■ Record excerpts
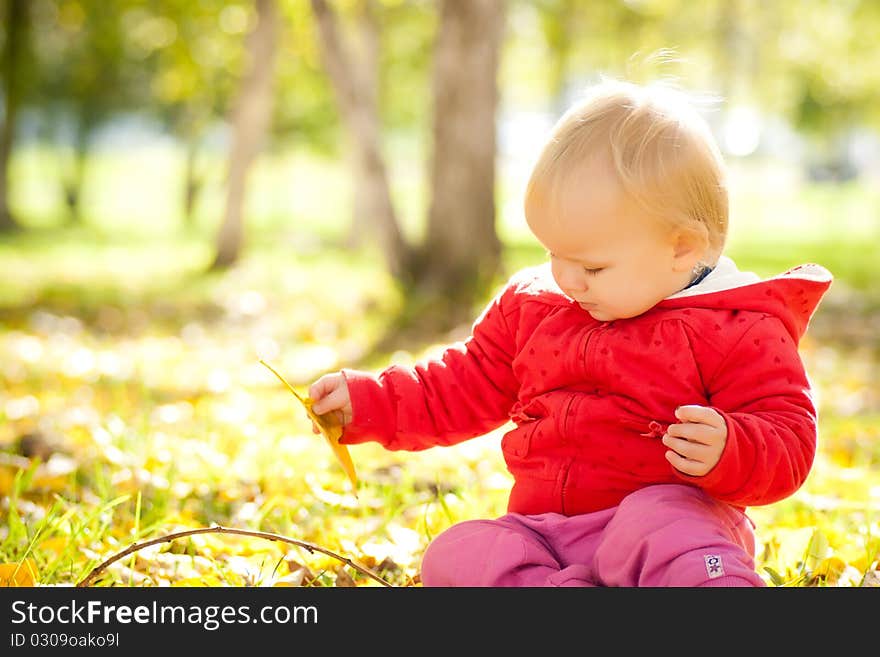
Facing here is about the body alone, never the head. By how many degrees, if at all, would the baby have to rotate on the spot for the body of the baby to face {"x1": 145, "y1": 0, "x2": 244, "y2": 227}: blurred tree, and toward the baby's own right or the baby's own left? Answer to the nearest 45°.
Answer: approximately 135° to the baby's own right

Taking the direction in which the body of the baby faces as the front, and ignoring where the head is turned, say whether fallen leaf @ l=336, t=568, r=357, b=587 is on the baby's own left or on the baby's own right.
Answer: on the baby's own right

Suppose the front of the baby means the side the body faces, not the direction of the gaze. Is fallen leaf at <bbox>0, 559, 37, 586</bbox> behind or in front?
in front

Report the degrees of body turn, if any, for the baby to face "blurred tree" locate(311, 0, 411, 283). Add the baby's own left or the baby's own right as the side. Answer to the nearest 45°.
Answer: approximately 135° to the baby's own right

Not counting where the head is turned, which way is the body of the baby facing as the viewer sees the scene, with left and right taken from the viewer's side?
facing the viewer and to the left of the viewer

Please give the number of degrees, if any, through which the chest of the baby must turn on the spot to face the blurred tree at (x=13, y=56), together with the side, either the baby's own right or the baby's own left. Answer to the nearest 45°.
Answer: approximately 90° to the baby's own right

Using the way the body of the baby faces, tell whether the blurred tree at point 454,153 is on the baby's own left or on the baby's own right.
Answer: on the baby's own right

■ Instructions for the task
Rewrite the lines above as a numbered list, omitting the blank lines and the picture.

■ Task solution
1. Facing here is about the body alone, never the head. By how many degrees, if at all, would the baby have to rotate on the spot for the body of the baby to face {"x1": 145, "y1": 0, "x2": 244, "y2": 227}: blurred tree, and toward the baby's own right or the baby's own left? Answer to the nearest 45°.
2. Answer: approximately 135° to the baby's own right
3. Taking the direction in which the body of the baby faces as the front, and ignoring where the head is turned, say whether fallen leaf @ l=336, t=568, r=357, b=587 is on the baby's own left or on the baby's own right.
4. Answer: on the baby's own right
5. Suppose the front of the baby means the side the body faces, not the direction of the gaze. Is fallen leaf at <bbox>0, 559, 37, 586</bbox> behind or in front?
6. in front
7. Report the degrees of body turn, if any, for the baby to face "blurred tree" locate(311, 0, 411, 283). Add the baby's own left or the baby's own right as the side. Answer to the nearest 45°.
8. Answer: approximately 135° to the baby's own right
9. Not counting where the head is turned, which way is the body of the baby facing as the viewer sees the scene, with left and right taken from the viewer's side?
10. facing the viewer and to the left of the viewer
11. Please give the number of degrees, if any, through which the chest of the baby must turn on the spot to face the blurred tree at (x=13, y=56), together with the side, either the baby's own right or the baby's own left. Answer to the nearest 45°.
12. Answer: approximately 90° to the baby's own right
13. Using the way the body of the baby faces, tell whether the blurred tree at point 454,153 is on the baby's own left or on the baby's own right.
14. Answer: on the baby's own right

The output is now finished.